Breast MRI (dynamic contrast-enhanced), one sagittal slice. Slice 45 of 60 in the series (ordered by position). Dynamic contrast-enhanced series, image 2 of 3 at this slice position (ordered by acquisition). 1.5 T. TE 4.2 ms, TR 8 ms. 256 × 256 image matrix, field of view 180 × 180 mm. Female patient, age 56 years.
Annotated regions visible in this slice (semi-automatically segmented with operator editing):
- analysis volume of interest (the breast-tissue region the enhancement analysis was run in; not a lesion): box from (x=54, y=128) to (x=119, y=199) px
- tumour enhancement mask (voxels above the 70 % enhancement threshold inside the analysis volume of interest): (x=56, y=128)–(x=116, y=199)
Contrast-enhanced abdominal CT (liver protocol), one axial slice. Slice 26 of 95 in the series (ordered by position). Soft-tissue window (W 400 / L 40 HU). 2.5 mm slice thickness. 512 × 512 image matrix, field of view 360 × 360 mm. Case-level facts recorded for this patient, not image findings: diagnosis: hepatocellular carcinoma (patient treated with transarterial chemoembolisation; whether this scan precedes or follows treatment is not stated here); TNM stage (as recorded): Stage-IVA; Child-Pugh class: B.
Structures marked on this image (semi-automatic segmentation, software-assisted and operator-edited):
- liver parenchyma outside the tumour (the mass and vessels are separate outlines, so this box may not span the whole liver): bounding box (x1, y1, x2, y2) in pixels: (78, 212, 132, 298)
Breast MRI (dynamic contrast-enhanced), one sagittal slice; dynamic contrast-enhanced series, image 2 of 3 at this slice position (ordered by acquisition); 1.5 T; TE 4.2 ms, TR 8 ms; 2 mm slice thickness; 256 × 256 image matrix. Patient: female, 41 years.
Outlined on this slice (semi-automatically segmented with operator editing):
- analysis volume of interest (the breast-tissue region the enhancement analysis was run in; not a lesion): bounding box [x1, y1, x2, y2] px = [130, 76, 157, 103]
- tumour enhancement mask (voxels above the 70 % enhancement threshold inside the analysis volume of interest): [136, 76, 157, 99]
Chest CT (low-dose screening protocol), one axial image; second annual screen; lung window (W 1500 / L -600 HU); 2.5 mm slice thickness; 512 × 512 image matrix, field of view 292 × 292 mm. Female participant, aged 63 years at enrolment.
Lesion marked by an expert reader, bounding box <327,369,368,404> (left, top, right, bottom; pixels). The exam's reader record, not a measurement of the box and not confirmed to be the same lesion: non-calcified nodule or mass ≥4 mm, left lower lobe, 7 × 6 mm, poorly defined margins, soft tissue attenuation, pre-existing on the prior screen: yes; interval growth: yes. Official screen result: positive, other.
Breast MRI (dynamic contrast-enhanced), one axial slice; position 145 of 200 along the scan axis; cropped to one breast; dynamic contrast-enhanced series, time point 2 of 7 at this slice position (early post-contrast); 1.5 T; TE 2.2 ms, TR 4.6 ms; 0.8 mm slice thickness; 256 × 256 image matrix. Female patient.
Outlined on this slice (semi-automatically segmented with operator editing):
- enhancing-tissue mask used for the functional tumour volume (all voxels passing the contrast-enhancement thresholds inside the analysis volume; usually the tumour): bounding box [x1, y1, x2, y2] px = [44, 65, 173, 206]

········

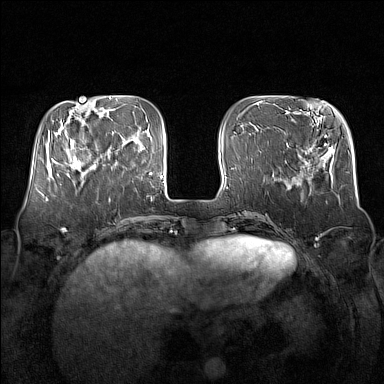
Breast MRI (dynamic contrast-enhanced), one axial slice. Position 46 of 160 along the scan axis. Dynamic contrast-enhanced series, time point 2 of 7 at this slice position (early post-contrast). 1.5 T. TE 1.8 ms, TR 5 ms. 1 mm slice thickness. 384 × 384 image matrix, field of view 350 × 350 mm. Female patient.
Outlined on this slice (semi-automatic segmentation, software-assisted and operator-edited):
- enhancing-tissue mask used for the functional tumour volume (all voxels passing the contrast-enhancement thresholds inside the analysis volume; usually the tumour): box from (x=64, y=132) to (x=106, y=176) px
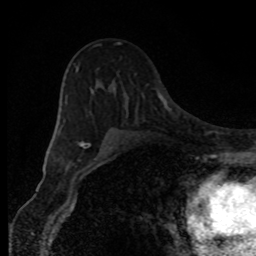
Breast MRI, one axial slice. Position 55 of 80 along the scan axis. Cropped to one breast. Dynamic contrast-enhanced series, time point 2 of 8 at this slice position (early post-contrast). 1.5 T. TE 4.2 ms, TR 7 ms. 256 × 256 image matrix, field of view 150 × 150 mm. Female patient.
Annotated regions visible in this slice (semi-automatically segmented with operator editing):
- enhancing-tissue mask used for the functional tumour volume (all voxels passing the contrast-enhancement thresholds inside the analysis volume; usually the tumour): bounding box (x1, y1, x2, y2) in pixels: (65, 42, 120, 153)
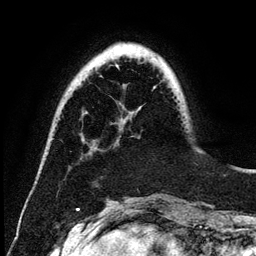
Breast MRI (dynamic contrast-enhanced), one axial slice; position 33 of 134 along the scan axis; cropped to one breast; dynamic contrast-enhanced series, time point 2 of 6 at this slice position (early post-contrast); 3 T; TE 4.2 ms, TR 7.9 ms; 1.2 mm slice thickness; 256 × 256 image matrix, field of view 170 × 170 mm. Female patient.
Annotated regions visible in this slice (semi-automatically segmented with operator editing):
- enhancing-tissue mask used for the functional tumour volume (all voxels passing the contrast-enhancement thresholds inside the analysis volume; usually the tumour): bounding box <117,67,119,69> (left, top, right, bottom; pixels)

········

What to do:
For this exercise, gather every line of the data that contains the word "above".

Response to the task:
- tumour enhancement mask (voxels above the 70 % enhancement threshold inside the analysis volume of interest): (x=56, y=128)–(x=116, y=199)
- tumour enhancement mask (voxels above the 70 % enhancement threshold inside the analysis volume of interest): [136, 76, 157, 99]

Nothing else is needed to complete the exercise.